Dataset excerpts

◆ ◆ ◆

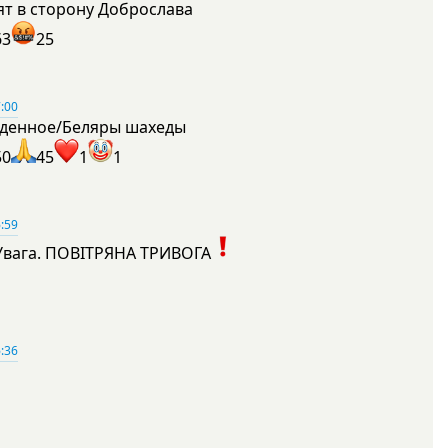
ят в сторону Доброслава
63
25
:00
денное/Беляры шахеды
50
45
1
1
:59
Увага. ПОВІТРЯНА ТРИВОГА
1
:36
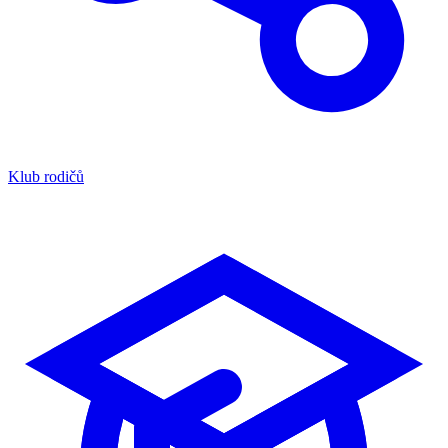
Klub rodičů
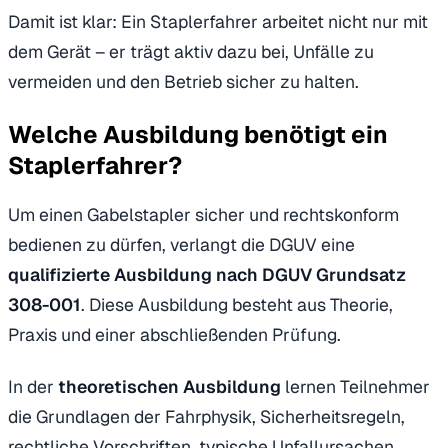
Damit ist klar: Ein Staplerfahrer arbeitet nicht nur mit
dem Gerät – er trägt aktiv dazu bei, Unfälle zu
vermeiden und den Betrieb sicher zu halten.
Welche Ausbildung benötigt ein
Staplerfahrer?
Um einen Gabelstapler sicher und rechtskonform
bedienen zu dürfen, verlangt die DGUV eine
qualifizierte Ausbildung nach DGUV Grundsatz
308-001
. Diese Ausbildung besteht aus Theorie,
Praxis und einer abschließenden Prüfung.
In der
theoretischen Ausbildung
lernen Teilnehmer
die Grundlagen der Fahrphysik, Sicherheitsregeln,
rechtliche Vorschriften, typische Unfallursachen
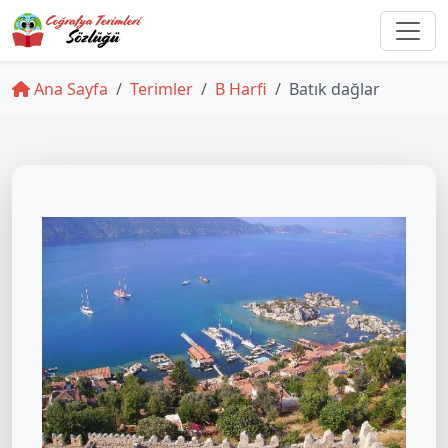
Ana Sayfa
Terimler
B Harfi
Batık dağlar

◆ ◆ ◆

**TASK ITEM:** The entries above are to be repeated exactly, except for any pictures.

**SOLUTION:**
ят в сторону Доброслава
63
25
:00
денное/Беляры шахеды
50
45
1
1
:59
Увага. ПОВІТРЯНА ТРИВОГА
1
:36
Klub rodičů
Damit ist klar: Ein Staplerfahrer arbeitet nicht nur mit
dem Gerät – er trägt aktiv dazu bei, Unfälle zu
vermeiden und den Betrieb sicher zu halten.
Welche Ausbildung benötigt ein
Staplerfahrer?
Um einen Gabelstapler sicher und rechtskonform
bedienen zu dürfen, verlangt die DGUV eine
qualifizierte Ausbildung nach DGUV Grundsatz
308-001
. Diese Ausbildung besteht aus Theorie,
Praxis und einer abschließenden Prüfung.
In der
theoretischen Ausbildung
lernen Teilnehmer
die Grundlagen der Fahrphysik, Sicherheitsregeln,
rechtliche Vorschriften, typische Unfallursachen
Ana Sayfa
Terimler
B Harfi
Batık dağlar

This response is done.